* [Task set]
A. From the image-scaling text below, list every named file format, program, and resampling method, each written once the way it appears.
B. Retype the section of the image-scaling text below that begins with the words containing "For best quality" and ends with "margin around them.)".

* [Source extract]
For best quality results, you should probably first render the SVG at high resolution and then scale it down, using a good scaling algorithm. For example, here's the result I got by taking your 256 × 357 px image and scaling it down to 71 × 99 pixels in GIMP using Lanczos3 resampling:
It looks noticably sharper than the version you got using ImageMagick:
I'm not sure why the difference should be so noticeable, since your ImageMagick command line also seems to specify Lanczos resampling, but it is. Perhaps ImageMagick is using some different variant of the algorithm than GIMP, or perhaps it simply doesn't use it when scaling images down.
(The GIMP version does suffer from one big problem: the bottom edge is cut off. To avoid such edge issues, it's often a good idea to render your images with a small amount of margin around them.)

* [Recorded information]
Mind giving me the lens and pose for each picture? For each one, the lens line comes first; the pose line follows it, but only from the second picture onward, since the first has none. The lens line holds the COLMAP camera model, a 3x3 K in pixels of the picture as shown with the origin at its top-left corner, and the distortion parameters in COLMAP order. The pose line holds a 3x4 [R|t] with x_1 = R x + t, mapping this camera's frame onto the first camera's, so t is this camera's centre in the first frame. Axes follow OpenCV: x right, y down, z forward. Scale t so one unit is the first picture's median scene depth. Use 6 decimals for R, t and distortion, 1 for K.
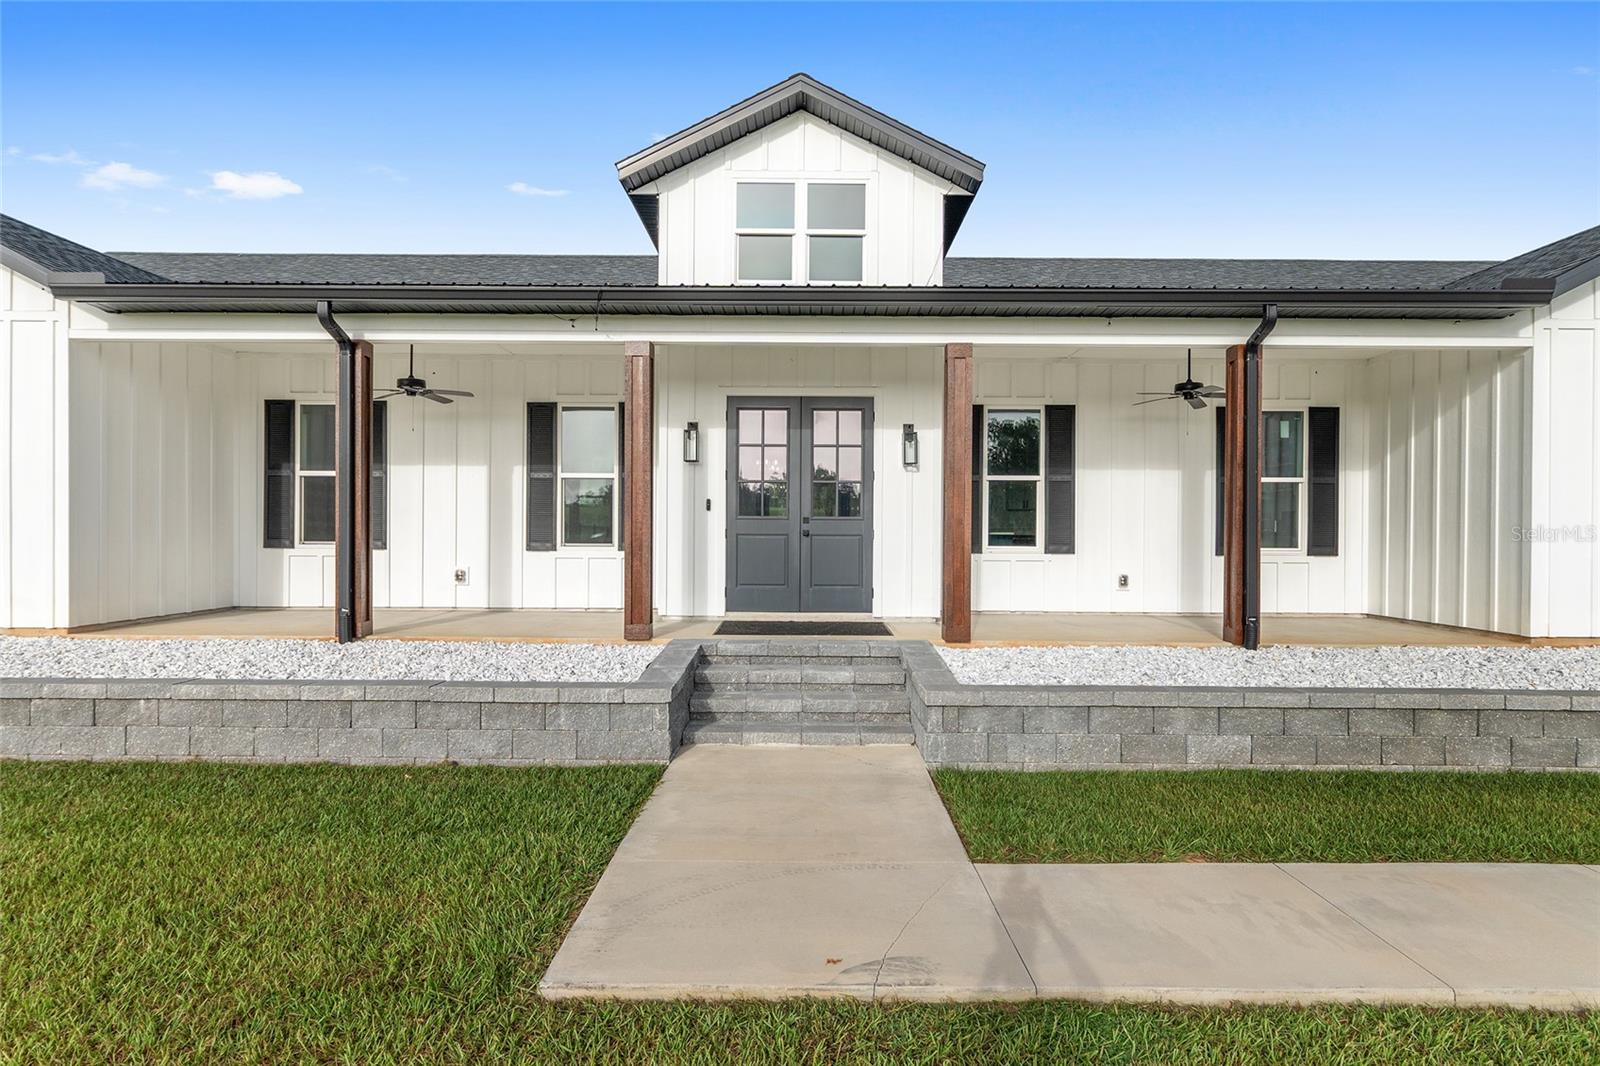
lens RADIAL K [[920.3, 0, 803.8], [0, 920.3, 527.2], [0, 0, 1]] dist [-0.002392, -0.000451]
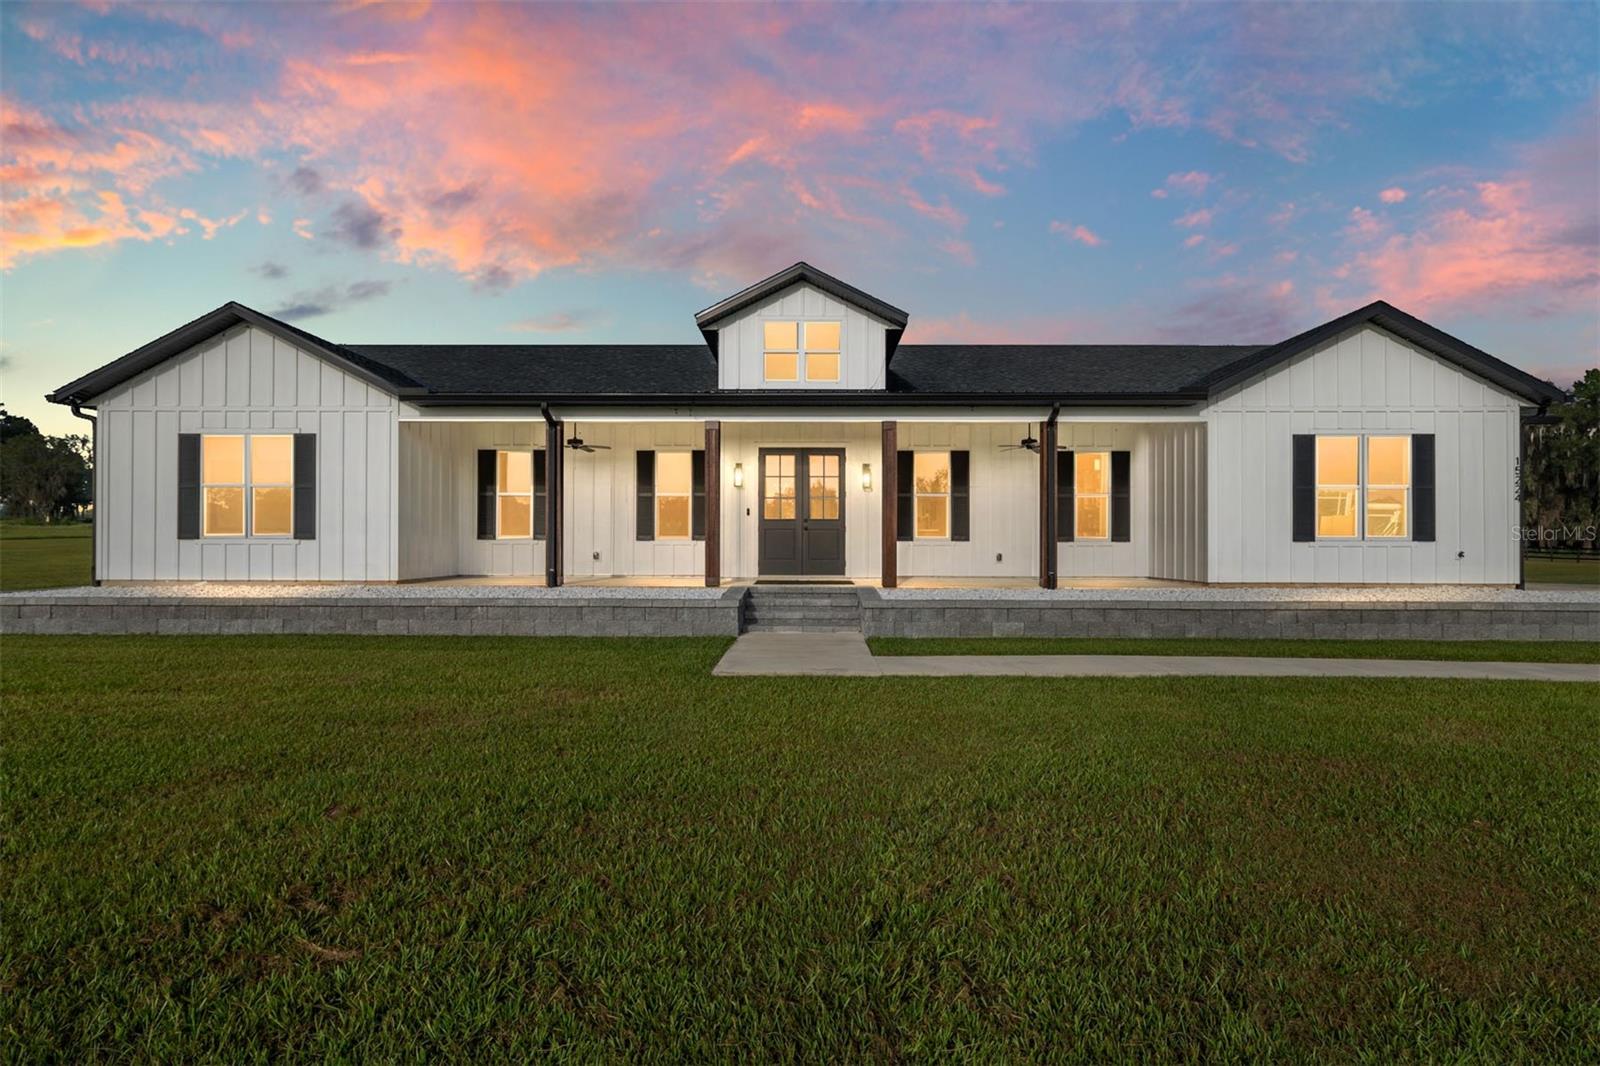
lens RADIAL K [[789.6, 0, 794.8], [0, 789.6, 516.9], [0, 0, 1]] dist [0.000164, -0.000041]
pose [[0.999877, -0.004364, -0.015076, 0.004776], [0.004001, 0.999703, -0.024024, 0.022659], [0.015177, 0.023961, 0.999598, -0.503153]]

* [Results for each task]
A. SVG, GIMP, Lanczos3, ImageMagick, Lanczos

B.
For best quality results, you should probably first render the SVG at high resolution and then scale it down, using a good scaling algorithm. For example, here's the result I got by taking your 256 × 357 px image and scaling it down to 71 × 99 pixels in GIMP using Lanczos3 resampling:
It looks noticably sharper than the version you got using ImageMagick:
I'm not sure why the difference should be so noticeable, since your ImageMagick command line also seems to specify Lanczos resampling, but it is. Perhaps ImageMagick is using some different variant of the algorithm than GIMP, or perhaps it simply doesn't use it when scaling images down.
(The GIMP version does suffer from one big problem: the bottom edge is cut off. To avoid such edge issues, it's often a good idea to render your images with a small amount of margin around them.)